= Power Hit Radio (Estonia) =

Estonian radio station

Power Hit Radio is an Estonian dance music radio station owned by Mediainvest Holding AS in Estonia which belongs to Swedish media company Modern Times Group (MTG). It transmits on Tallinn 102.1 FM, Pärnu 103.9 FM, Tartu 89.7 FM, Rakvere 92.5, and Viljandi 105.4.

==History==
Power Hit Radio started in 2000 with only Tallinn's FM frequency and playing progressive dance music by DJ-s and from vinyls. In the autumn in 2000 it became Tele 2 Power Hit Radio and the format changed a bit, evolving into DJ-s who talked between the songs and also music was changed from progressive dance music to any kind of dance music, including urban and pop, which it stayed today.

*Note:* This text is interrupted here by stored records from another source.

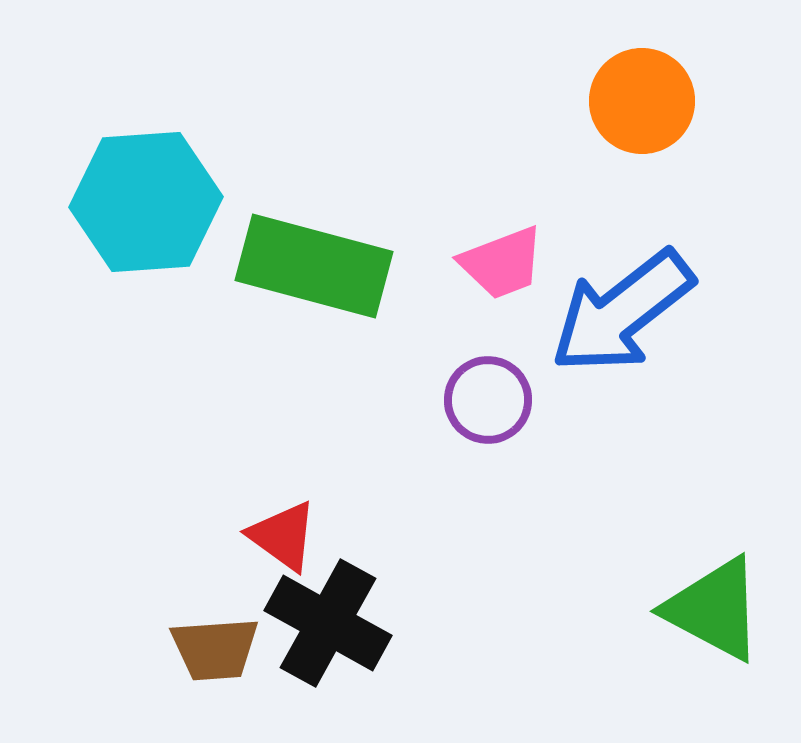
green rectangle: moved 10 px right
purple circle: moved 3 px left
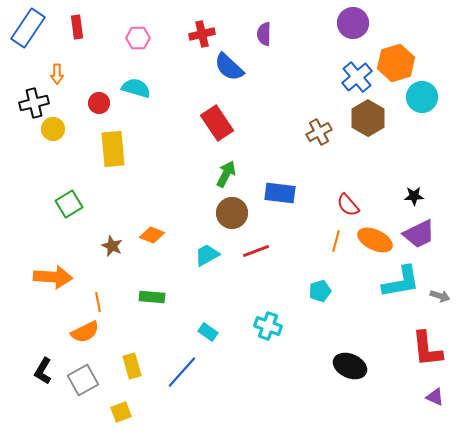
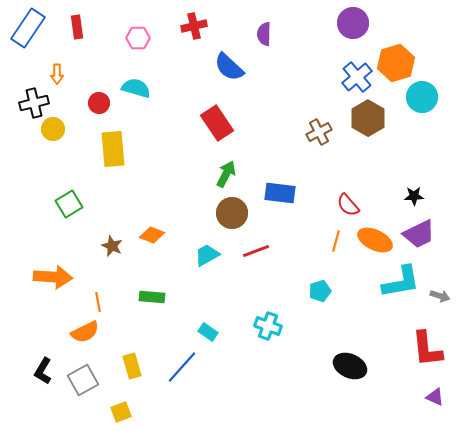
red cross at (202, 34): moved 8 px left, 8 px up
blue line at (182, 372): moved 5 px up
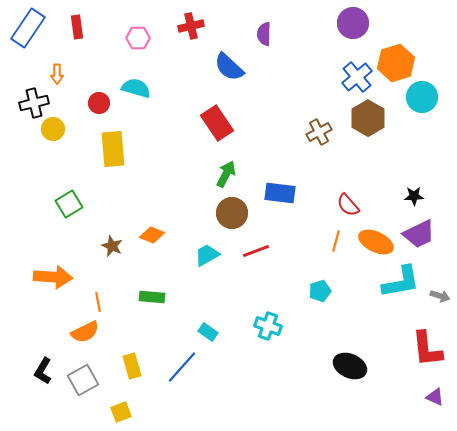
red cross at (194, 26): moved 3 px left
orange ellipse at (375, 240): moved 1 px right, 2 px down
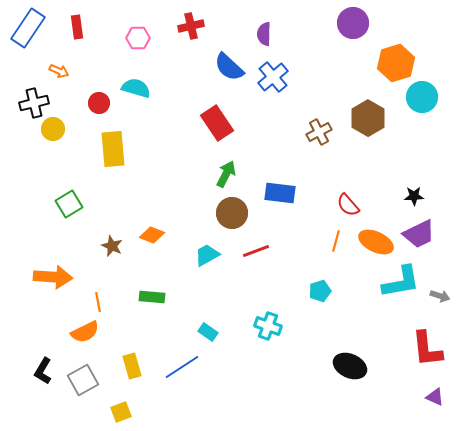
orange arrow at (57, 74): moved 2 px right, 3 px up; rotated 66 degrees counterclockwise
blue cross at (357, 77): moved 84 px left
blue line at (182, 367): rotated 15 degrees clockwise
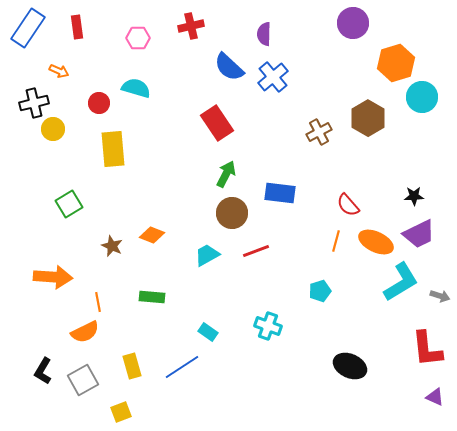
cyan L-shape at (401, 282): rotated 21 degrees counterclockwise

In the spring of 2003, Media: Power Hit Radio opened in Lithuania.
In March 2004 it opened frequency in Pärnu 103.9 FM.
December 2006 saw the introduction of Power Hit Radio on satellite Sirius 3.
Tartu 89.7 FM was opened in January 2007 and in April 2007 Power Hit Radio opened on Elion's digital IPTV.

==Company==
Modern Times Group is a Swedish media corporation which has many trademarks and companies like Viasat, TV1000, Viasat Explorer, Viasat History, TV3, 3+, TV8, ZTV, Power Hit Radio, Star FM, NRJ FM (only Swedish) and Rix FM in Sweden, Norway, Denmark, Finland, Estonia, Latvia, Lithuania, Hungary, Russia, Ukraine, Bulgaria, Poland and Romania.